> [Your assignment] Look through the data for the string "purposely". Copy every line where it is found.

Dataset items

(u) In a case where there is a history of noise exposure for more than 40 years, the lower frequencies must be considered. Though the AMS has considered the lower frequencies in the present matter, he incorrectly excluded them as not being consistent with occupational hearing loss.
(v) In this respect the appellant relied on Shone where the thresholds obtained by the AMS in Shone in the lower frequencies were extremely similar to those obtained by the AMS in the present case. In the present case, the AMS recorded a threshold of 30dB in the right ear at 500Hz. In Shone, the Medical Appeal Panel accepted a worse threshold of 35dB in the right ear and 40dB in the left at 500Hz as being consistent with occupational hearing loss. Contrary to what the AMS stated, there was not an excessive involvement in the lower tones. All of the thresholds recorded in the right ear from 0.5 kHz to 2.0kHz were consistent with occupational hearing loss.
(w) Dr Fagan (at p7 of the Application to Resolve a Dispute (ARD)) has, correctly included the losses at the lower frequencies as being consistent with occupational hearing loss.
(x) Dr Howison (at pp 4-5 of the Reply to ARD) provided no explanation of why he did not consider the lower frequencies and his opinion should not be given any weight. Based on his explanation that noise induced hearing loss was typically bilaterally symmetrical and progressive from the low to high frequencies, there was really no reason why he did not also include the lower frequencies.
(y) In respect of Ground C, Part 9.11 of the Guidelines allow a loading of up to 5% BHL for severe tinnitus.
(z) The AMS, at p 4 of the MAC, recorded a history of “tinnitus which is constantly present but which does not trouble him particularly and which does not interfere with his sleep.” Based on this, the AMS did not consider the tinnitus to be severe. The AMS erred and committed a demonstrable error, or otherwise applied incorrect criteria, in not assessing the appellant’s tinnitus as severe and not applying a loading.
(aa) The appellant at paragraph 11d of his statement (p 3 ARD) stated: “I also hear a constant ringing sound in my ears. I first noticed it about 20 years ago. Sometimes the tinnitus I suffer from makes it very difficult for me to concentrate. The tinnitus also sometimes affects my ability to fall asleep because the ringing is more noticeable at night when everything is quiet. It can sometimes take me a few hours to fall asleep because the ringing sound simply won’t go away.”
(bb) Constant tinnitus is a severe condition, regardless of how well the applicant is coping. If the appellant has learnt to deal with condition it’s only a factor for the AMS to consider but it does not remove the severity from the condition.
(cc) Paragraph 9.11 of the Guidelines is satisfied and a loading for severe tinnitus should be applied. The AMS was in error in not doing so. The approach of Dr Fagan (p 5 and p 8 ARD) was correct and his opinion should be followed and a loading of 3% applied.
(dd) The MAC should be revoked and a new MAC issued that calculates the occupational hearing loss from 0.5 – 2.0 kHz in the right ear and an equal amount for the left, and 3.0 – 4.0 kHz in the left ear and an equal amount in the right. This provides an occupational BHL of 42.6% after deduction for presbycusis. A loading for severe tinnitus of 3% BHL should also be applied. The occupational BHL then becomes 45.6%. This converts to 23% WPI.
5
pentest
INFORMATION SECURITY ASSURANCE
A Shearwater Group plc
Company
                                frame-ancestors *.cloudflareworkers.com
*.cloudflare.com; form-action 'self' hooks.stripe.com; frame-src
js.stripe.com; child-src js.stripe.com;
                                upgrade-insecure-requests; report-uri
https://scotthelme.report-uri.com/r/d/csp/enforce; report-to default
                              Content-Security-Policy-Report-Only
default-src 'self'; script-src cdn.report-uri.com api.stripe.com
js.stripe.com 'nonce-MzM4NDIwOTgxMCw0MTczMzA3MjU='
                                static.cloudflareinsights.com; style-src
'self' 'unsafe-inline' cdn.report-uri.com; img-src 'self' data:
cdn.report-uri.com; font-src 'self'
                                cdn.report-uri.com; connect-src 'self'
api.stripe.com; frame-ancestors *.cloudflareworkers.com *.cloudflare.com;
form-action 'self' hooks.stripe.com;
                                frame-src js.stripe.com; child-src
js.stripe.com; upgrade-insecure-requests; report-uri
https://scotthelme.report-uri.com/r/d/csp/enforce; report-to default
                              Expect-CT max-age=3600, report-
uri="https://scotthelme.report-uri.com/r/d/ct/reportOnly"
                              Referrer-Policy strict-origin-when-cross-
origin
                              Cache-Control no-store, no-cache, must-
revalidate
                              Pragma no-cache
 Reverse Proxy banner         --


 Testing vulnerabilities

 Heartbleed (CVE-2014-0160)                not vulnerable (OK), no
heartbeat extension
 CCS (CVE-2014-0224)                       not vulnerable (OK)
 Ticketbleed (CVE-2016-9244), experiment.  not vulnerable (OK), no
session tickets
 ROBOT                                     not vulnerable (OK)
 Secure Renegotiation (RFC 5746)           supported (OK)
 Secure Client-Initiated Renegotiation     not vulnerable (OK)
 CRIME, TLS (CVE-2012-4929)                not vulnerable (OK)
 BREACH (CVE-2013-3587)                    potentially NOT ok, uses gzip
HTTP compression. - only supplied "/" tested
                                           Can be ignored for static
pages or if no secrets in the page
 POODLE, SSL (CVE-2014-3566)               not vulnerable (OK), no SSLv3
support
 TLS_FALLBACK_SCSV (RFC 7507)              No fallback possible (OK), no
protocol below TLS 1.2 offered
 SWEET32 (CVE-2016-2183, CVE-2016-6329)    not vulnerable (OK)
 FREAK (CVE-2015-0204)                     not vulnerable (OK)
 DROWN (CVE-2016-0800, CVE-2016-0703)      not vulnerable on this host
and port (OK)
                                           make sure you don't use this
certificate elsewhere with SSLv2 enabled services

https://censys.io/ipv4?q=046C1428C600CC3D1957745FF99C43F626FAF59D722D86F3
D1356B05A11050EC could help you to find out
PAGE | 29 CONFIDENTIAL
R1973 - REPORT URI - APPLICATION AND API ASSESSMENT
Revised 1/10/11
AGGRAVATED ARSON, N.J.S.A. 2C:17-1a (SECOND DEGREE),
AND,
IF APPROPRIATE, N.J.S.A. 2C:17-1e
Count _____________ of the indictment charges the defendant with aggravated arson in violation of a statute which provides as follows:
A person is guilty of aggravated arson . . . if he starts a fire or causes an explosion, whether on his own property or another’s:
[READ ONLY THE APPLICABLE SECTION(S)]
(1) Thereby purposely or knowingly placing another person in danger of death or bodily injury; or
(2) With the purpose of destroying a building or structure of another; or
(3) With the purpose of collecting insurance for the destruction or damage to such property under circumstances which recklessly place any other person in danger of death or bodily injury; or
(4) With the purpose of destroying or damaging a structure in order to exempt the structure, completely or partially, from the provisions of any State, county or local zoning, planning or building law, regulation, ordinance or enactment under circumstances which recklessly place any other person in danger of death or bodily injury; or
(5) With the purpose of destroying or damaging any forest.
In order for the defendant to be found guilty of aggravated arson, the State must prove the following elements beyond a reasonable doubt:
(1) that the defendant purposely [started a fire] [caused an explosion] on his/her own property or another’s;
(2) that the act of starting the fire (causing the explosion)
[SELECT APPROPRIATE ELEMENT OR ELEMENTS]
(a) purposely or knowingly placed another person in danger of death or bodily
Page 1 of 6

> [Task solution]
(1) Thereby purposely or knowingly placing another person in danger of death or bodily injury; or
(1) that the defendant purposely [started a fire] [caused an explosion] on his/her own property or another’s;
(a) purposely or knowingly placed another person in danger of death or bodily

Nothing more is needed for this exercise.